И с течением времени происходит любопытное превращение: Хлебников оказывается в оппозиции к этой большевистской новой политике, и в конечном счете к власти. Хотя по сути дела он выступал именно как настоящий большевик. Не случайны слова Николая Харджиева в 1945 г.: «Поэт, которого считали каким?то “человеком не от мира сего”, писал агитационные стихи для бакинского пятигорского РОСТа, был лектором политотдела Каспийского флота, участвовал в иранском походе Красной Армии. <…> В своих монументальных поэмах 1920–1922 годов Хлебников прославляет революцию и говорит о защите ее завоеваний»[788]. Хлебников в сердцевине своей большевик, ницшеанец. Но иронией исторического процесса на какой?то момент он оказался противником большевистского режима. Об этом уже писали. Сошлюсь на политолога Иосифа Дискина: «По иронии судьбы большевики, выросшие из воспевания революции, начали — пусть не сразу, но начиная с 20–х годов, — устанавливать свой, но прочный государственный порядок, включая истеблишмент. Хлебников с его традицией подрыва истеблишмента оказался в оппозиции, и весь российский авангард — в противостоянии главной доминанте социальных изменений — становлению прочного социального порядка»[789]. Более того, спустя пятьдесят лет он стал казаться борцом с советским застоем и казенщиной. Я напомню стихотворение «Сон» Николая Асеева (1959 г.).
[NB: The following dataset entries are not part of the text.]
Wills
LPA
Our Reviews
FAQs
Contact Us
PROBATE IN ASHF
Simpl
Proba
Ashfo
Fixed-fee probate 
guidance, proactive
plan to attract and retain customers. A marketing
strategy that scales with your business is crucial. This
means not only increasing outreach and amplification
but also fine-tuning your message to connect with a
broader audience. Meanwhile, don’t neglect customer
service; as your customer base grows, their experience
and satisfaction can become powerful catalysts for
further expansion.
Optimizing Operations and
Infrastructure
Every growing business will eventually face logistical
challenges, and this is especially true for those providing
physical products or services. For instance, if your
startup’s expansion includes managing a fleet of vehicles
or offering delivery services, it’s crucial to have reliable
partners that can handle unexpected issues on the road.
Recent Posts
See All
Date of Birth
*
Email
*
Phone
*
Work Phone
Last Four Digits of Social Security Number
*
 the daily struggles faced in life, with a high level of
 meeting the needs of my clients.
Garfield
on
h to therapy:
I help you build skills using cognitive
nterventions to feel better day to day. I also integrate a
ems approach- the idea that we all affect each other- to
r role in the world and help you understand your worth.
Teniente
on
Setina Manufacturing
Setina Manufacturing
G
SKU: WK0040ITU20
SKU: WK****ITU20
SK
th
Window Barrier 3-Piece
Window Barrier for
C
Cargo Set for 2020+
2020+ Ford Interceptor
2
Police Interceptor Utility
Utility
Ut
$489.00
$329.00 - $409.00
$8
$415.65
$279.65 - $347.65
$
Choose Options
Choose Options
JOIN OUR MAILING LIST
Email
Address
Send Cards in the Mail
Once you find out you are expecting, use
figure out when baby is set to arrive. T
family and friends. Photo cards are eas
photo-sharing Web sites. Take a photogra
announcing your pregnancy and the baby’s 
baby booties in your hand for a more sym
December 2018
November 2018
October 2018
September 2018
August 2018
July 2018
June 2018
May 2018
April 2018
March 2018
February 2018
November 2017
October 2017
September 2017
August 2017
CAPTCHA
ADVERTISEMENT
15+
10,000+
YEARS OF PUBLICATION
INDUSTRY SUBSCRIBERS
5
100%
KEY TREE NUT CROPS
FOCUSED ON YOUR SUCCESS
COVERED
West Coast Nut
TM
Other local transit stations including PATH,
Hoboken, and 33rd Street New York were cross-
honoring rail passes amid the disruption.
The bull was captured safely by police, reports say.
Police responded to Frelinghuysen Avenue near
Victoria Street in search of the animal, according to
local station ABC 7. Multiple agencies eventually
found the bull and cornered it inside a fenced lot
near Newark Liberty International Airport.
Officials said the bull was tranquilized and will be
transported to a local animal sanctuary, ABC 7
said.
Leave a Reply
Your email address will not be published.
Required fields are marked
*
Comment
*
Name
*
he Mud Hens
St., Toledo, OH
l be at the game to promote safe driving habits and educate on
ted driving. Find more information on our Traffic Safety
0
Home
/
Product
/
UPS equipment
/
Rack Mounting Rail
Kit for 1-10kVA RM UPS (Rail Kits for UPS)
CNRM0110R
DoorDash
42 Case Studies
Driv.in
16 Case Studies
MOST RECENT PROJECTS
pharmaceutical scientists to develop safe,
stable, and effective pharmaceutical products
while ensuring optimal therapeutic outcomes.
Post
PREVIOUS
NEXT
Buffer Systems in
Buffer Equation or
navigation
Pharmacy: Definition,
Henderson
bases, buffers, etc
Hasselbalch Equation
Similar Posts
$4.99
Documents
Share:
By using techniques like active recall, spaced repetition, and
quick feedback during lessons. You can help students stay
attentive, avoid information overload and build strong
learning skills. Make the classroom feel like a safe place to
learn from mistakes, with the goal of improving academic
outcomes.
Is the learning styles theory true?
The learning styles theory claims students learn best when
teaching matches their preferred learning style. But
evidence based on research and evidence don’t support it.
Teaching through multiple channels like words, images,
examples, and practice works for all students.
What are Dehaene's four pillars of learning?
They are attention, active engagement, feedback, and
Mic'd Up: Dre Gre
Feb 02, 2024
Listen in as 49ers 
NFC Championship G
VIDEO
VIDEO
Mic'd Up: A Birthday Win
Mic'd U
Мне снилось, Хлебников пришел на съезд поэтов, —

Пророк, на торжище явившийся во храм,

Нагую истину самим собой поведав,

Он был торжественно беспомощен и прям.

Этот поразительный Хлебников оказывается символом, даже не символом, а почти самим Христом, если угодно. Иначе не понять этой строки, апеллирующей к евангельскому сюжету, — пророк, на торжище явившейся во храм? Поэтому в этих прекрасных строках все же можно увидеть нечто кощунственное. Гораздо точнее был Маяковский, написавший в 1922 г. в некрологе «В. В. Хлебников»: «Его биография — пример поэтам и укор поэтическим дельцам»[790]. И если искать в творчестве Хлебникова нечто, имеющее поучительное вневременное начало, то именно это рыцарское поэтическое бескорыстие. Опять сошлюсь на Маяковского: «У Хлебникова, редко имевшего даже собственные штаны, <…> бессеребренничество принимало характер настоящего подвижничества. Мученичества за поэтическую идею»[791]. Как сочеталась такая жизненно — поэтическая позиция с призывом к разбойничьему, степному грабежу — одна из загадок степной России! Возможно, рождена она была личной бытовой нищетой. Вместе с тем нельзя не порадоваться за российско — европейскую культуру, которая умеет переваривать и абсолютно чуждые ей явления, вбирая в себя духовное и осознавая опасное.